While grateful for the opportunity to play some games, head coach Dave Power lamented the fact that it wasn’t a typical season.
“I’m glad we had an opportunity to play basketball. But without a state tournament, it didn’t seem like there was a lot to play for,” he said in a phone interview. “To not have one this year was sad. We had so many things to play through, including injuries. Yet, our girls played with so much heart and gave it everything they had. They played for the love of the game.”
As the Friars’ only senior, Lauren Hall provided steady leadership while concluding her solid four-year varsity career.
“Lauren is a great role model for the girls. She works and plays hard,” said Power. “She also works hard in the classroom, and her work ethic and attitude are great. She always gives it her all in everything she does, and a lot of kids could learn from her.”
Fenwick returns everyone but Hall next season. Juniors Mia Caccitolo, Amanda Hansen, Elise Heneghan and Mira Schwanke were all key contributors, while sophomores Cam Brusca and Kailyn McHugh along with freshman Grace Kapsch also saw valuable minutes.
In addition, the Friars will also see Audrey Hinrichs return.

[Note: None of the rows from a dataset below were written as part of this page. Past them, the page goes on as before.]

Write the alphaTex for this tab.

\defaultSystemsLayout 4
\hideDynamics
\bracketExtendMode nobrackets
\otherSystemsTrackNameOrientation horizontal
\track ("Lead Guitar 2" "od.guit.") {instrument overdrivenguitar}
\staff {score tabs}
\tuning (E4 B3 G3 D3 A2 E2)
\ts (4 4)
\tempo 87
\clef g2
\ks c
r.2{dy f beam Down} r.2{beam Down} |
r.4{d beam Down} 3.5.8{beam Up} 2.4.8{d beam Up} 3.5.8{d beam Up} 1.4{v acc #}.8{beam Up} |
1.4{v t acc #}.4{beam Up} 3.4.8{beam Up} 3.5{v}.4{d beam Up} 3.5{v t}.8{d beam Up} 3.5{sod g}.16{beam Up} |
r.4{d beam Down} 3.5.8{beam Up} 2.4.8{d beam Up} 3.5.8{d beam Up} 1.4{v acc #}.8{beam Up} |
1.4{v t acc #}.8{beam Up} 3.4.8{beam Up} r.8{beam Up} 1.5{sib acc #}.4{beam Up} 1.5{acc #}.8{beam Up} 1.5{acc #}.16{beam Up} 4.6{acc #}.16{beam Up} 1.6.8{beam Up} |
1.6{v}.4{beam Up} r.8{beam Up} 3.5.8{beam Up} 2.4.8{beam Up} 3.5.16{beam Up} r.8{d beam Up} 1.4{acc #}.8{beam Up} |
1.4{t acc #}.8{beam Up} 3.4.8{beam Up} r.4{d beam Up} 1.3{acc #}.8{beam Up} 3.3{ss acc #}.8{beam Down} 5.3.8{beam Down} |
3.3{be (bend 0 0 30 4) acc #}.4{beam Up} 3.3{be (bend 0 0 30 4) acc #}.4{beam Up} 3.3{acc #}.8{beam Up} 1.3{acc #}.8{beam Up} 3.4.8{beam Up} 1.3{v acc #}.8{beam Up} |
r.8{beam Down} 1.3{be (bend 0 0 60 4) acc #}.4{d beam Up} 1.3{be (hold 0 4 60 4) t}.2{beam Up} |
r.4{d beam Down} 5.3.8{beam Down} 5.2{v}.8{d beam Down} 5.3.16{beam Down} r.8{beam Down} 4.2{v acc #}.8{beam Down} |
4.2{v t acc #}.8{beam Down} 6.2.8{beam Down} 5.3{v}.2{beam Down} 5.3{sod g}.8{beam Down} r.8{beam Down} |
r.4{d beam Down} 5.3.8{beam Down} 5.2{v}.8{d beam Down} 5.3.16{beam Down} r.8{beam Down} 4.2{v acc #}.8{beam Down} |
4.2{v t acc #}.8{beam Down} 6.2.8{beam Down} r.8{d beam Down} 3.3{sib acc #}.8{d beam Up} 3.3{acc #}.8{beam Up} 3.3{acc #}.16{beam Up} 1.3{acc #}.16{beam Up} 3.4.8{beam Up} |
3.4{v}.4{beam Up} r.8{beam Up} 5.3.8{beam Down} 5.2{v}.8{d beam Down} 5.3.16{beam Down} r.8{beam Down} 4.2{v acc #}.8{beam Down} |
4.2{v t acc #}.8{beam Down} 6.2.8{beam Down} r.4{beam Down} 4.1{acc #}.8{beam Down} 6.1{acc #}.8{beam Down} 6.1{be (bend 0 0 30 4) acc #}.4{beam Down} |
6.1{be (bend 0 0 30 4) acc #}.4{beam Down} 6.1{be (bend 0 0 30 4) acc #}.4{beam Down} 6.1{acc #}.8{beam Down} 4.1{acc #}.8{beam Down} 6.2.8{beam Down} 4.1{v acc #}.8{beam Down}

One of the state’s top post players during her first two years, the junior missed this season due to injury.
With such a large number of returnees, Power is eagerly looking forward to next season — one during which he likely will reach 1,000 wins in his career.
“We certainly did see glimpses of some really good things to come,” he said.

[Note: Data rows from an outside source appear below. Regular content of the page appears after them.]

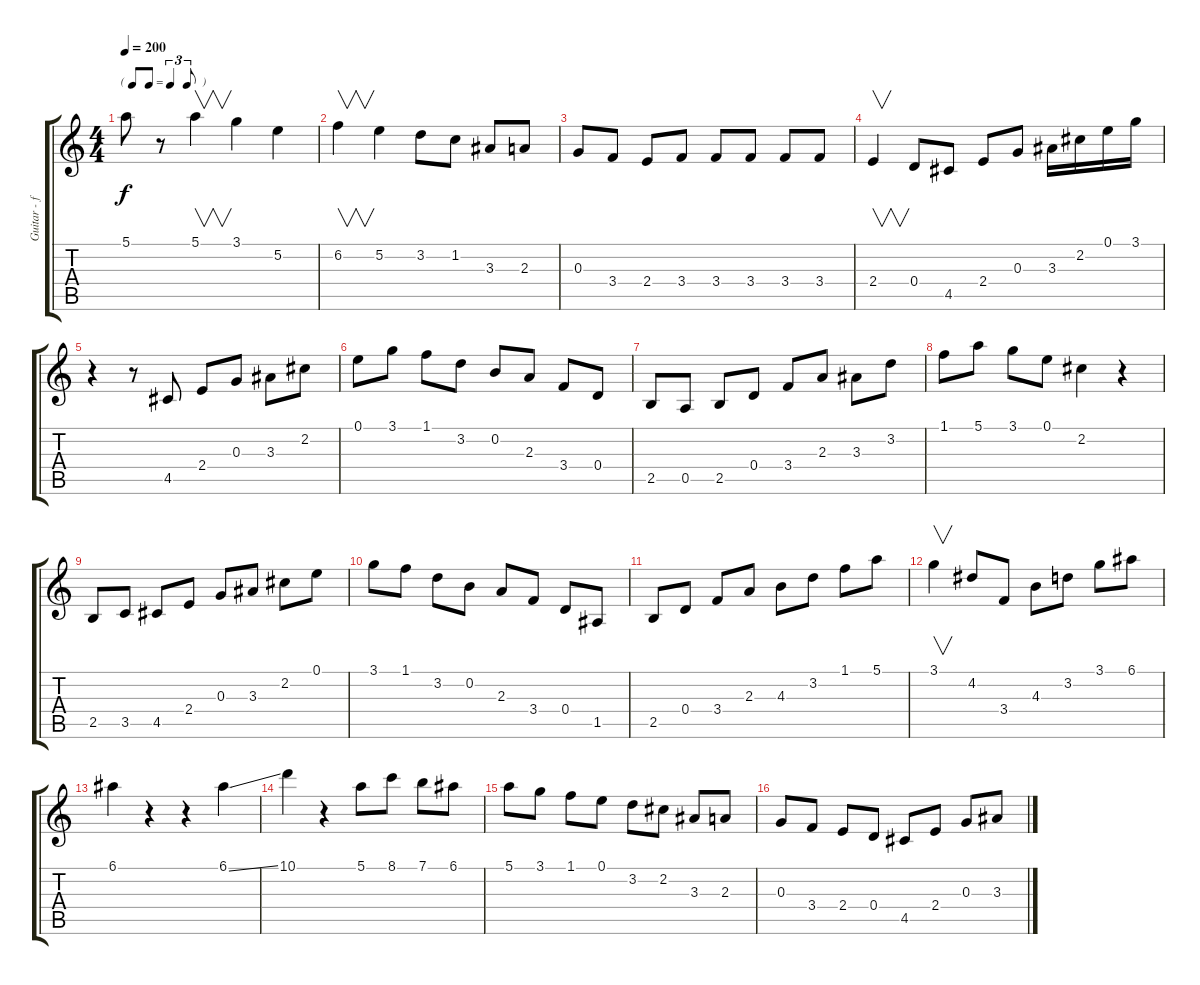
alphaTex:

\track ("Guitar - for sound" "Guitar - f") {instrument acousticbass}
\staff {score tabs}
\tuning (E4 B3 G3 D3 A2 E2) {hide}
\ts (4 4)
\tf triplet8th
\tempo 200
\clef g2
\ks c
5.1{t}.8{dy f} r.8 5.1.4{v} 3.1.4 5.2.4 |
6.2.4{v} 5.2.4 3.2.8 1.2.8 3.3.8 2.3.8 |
0.3.8 3.4.8 2.4.8 3.4.8 3.4.8 3.4.8 3.4.8 3.4.8 |
2.4.4{v} 0.4.8 4.5.8 2.4.8 0.3.8 3.3.16 2.2.16 0.1.16 3.1.16 |
r.4 r.8 4.5.8 2.4.8 0.3.8 3.3.8 2.2.8 |
0.1.8 3.1.8 1.1.8 3.2.8 0.2.8 2.3.8 3.4.8 0.4.8 |
2.5.8 0.5.8 2.5.8 0.4.8 3.4.8 2.3.8 3.3.8 3.2.8 |
1.1.8 5.1.8 3.1.8 0.1.8 2.2.4 r.4 |
2.5.8 3.5.8 4.5.8 2.4.8 0.3.8 3.3.8 2.2.8 0.1.8 |
3.1.8 1.1.8 3.2.8 0.2.8 2.3.8 3.4.8 0.4.8 1.5.8 |
2.5.8 0.4.8 3.4.8 2.3.8 4.3.8 3.2.8 1.1.8 5.1.8 |
3.1.4{v} 4.2.8 3.4.8 4.3.8 3.2.8 3.1.8 6.1.8 |
6.1.4 r.4 r.4 6.1{ss}.4 |
10.1.4 r.4 5.1.8 8.1.8 7.1.8 6.1.8 |
5.1.8 3.1.8 1.1.8 0.1.8 3.2.8 2.2.8 3.3.8 2.3.8 |
0.3.8 3.4.8 2.4.8 0.4.8 4.5.8 2.4.8 0.3.8 3.3.8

After starting 0-6, the Blazers finished up strong by winning six of their final eight games, including back-to-back victories over Fenwick at the end of the season — 59-46 on March 11, followed by a 49-48 overtime thriller on March 13.
“It’s been up and down,” said head coach Kim Coleman. “I don’t think our record reflects just how good we are this year. But we’re blessed to be able to have had a season.”
Makiyah Williams, who will play at Marquette in the fall, capped a stellar four-year career by named as a nominee for the McDonald’s All-American Game. Williams led Trinity in scoring and rebounding.
Coleman credited Williams and classmates Savanna Childress and Maddie Miller for laying the foundation for the Blazers’ future success.
“Maddie’s leadership and willingness to put the team first has been next level,” she said. “Savanna has been a glue in our program since she was a freshman. And obviously Makiyah has been a huge asset. Hopefully she earns the GCAC Player of the Year. We’re going to miss them.”
However, Trinity has two good starters to rebuild around in freshman Lauren Miller (Maddie’s younger sister) and sophomore Cierra Richardson. Top reserves Maeve Lundt and Sophia Rodriguez will also return for the Blazers.
“We have a lot of young players who are going to make some noise in our conference, and we’re excited to put (our team) together in the offseason,” said Coleman.